A seriously abridged compendium of recent and future CD releases

• Hoo-rah, look alive guys, the May 17 music-CD drop-date, and look at this, I’m already out of my element, because the first thing I have to deal with in these proceedings is a new album from Cage the Elephant, called Neon Pill! I am one of those professional music journalists who was sent the first Cage The Elephant album and thought it was boring and stupid, which led to a 20-year journey of having no friends, but it was worth it just to see the look on people’s faces. I still don’t get it, and I still don’t like this band or Portugal [curiously placed period] The Man either. But one of my associates really likes Cage The Elephant, and so for them (because I really, really care) I will heretofore forthwith proceed to put my current stomach contents at risk by listening to their new single to see if they’re still the emperor’s new clothes of skinny-jeans bands. Are y’all ready, that’d be great. OK, so I’m now reporting to you live from YouTube, guys, where I’m about to listen to the title track. Uh oh, wait, is this actually Cage The Whatever, or is it Guster? It sure sounds like Guster, talk about boring. Wait, this just in, folks, there’s some skronky noise in the mix, probably added so people would think the song’s important, but it’s better than nothing. Once again, I’m Eric Saeger, everyone, and this is “Listening To Really Pointless Music.”

• Carefully manufactured fashion-victimizer Billie Eilish is still around, being an unintelligible one-person Insane Clown Posse and doing annoying stuff like resembling my least favorite ex, and plus making albums, like her new one, Hit Me Hard And Soft! No, I don’t mind Billie Eilish, if people want to believe the record company’s story about how they found her in a Dumpster eating stale saltines or whatever the deal was, I cannot prevent them from falling for marketing ploys, but either way, let’s trudge back over to the YouTunes to see what’s going on with this ridiculous post-postmodern whatever. So, dum de dum, let’s see, here’s a tune from the new album, called “Chihiro.” She is half-whisper-singing, of course, because that’s her brand, heaven forbid she should just sing like a normal — wait, hold it guys, this is just a bunch of snippets from the song, because she knows all the 9-year-olds who listen to her would just pirate the tune through YouTubeToMP3, isn’t that clever? The song is slow, with an upbeat afterparty vibe, sort of like if Sade were a 15-year-old who smoked cigarettes and skipped school a lot. We’re just plain doomed, fam.

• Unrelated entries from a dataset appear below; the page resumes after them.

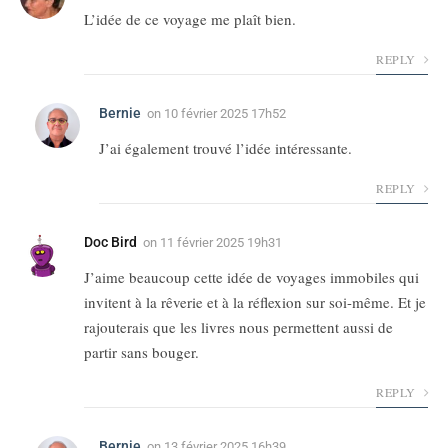
L’idée de ce voyage me plaît bien.
REPLY
Bernie
on
10 février 2025 17h52
J’ai également trouvé l’idée intéressante.
REPLY
Doc Bird
on
11 février 2025 19h31
J’aime beaucoup cette idée de voyages immobiles qui
invitent à la rêverie et à la réflexion sur soi-même. Et je
rajouterais que les livres nous permettent aussi de
partir sans bouger.
REPLY
Bernie
on
13 février 2025 16h39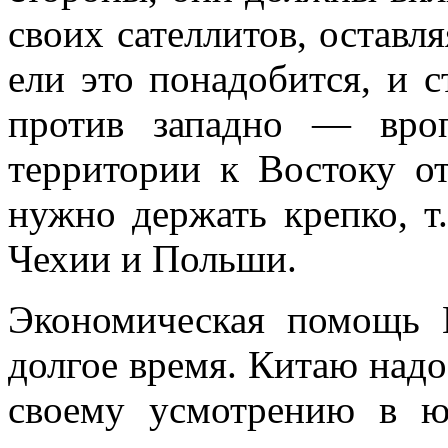
своих сателлитов, оставл
ели это понадобится, и с
против западно — вроп
территории к Востоку о
нужно держать крепко, т.
Чехии и Польши.
Экономическая помощь 
долгое время. Китаю надо
своему усмотрению в ю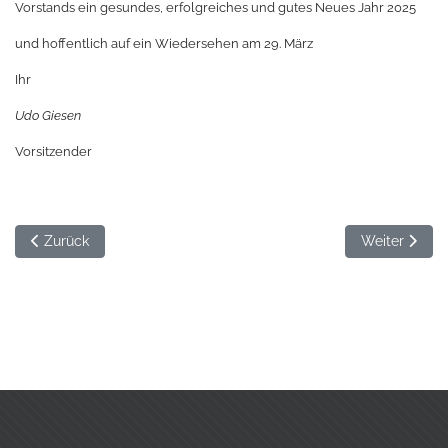
Vorstands ein gesundes, erfolgreiches und gutes Neues Jahr 2025
und hoffentlich auf ein Wiedersehen am 29. März
Ihr
Udo Giesen
Vorsitzender
Vorheriger Beitrag: Kunst aus Rostplatten
Nächster Bei
Zurück
Weiter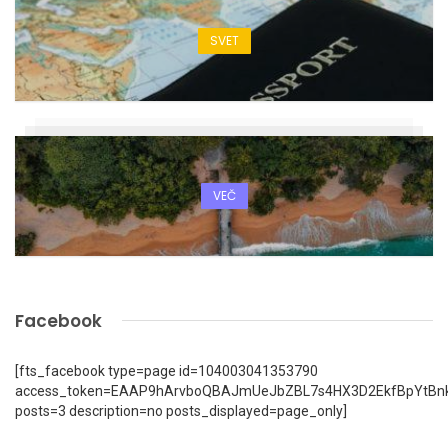
SVET
VEČ
Facebook
[fts_facebook type=page id=104003041353790
access_token=EAAP9hArvboQBAJmUeJbZBL7s4HX3D2EkfBpYtBn
posts=3 description=no posts_displayed=page_only]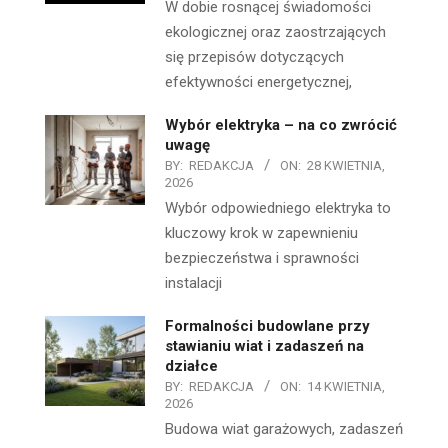
W dobie rosnącej świadomości
ekologicznej oraz zaostrzających
się przepisów dotyczących
efektywności energetycznej,
Wybór elektryka – na co zwrócić
uwagę
BY:
REDAKCJA
ON:
28 KWIETNIA,
2026
Wybór odpowiedniego elektryka to
kluczowy krok w zapewnieniu
bezpieczeństwa i sprawności
instalacji
Formalności budowlane przy
stawianiu wiat i zadaszeń na
działce
BY:
REDAKCJA
ON:
14 KWIETNIA,
2026
Budowa wiat garażowych, zadaszeń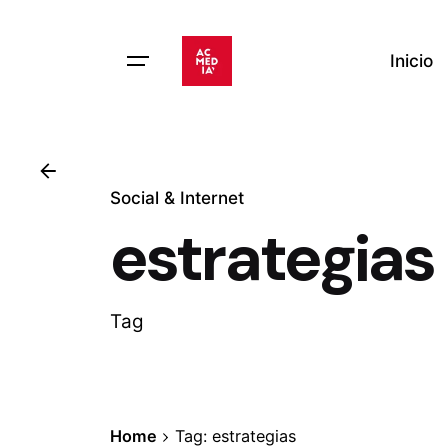
Skip
to
Inicio
content
Social & Internet
estrategias
Tag
Home
Tag: estrategias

• There are a lot of albums for me to ignore this week, look at ’em all. There’s massively annoying ’90s person Ani DiFranco’s Unprecedented Sh!t; massively boring Canadian indie band Of Montreal with some stupid album, who cares what it’s called; and get this, guys, smirking nepo baby actress Kate Hudson is putting out an album titled Glorious, for some reason, which I only mention so you don’t accidentally buy it at Strawberries or Service Merchandise or who even knows where you’re supposed to buy albums now! Jeez Louise, everyone’s putting out an album this week, including mummified ’90s boyband New Kids on the Block, with their new one, Still Kids!

• And finally, it’s Portishead singer Beth Gibbons, with her new LP, Lives Outgrown! She of course is a trip-hop goddess, so there will probably be nothing to dislike about this. Yup, nope, “Reaching Out” has some really cool samples, a Florence Welch part, just badass stuff that you should listen to.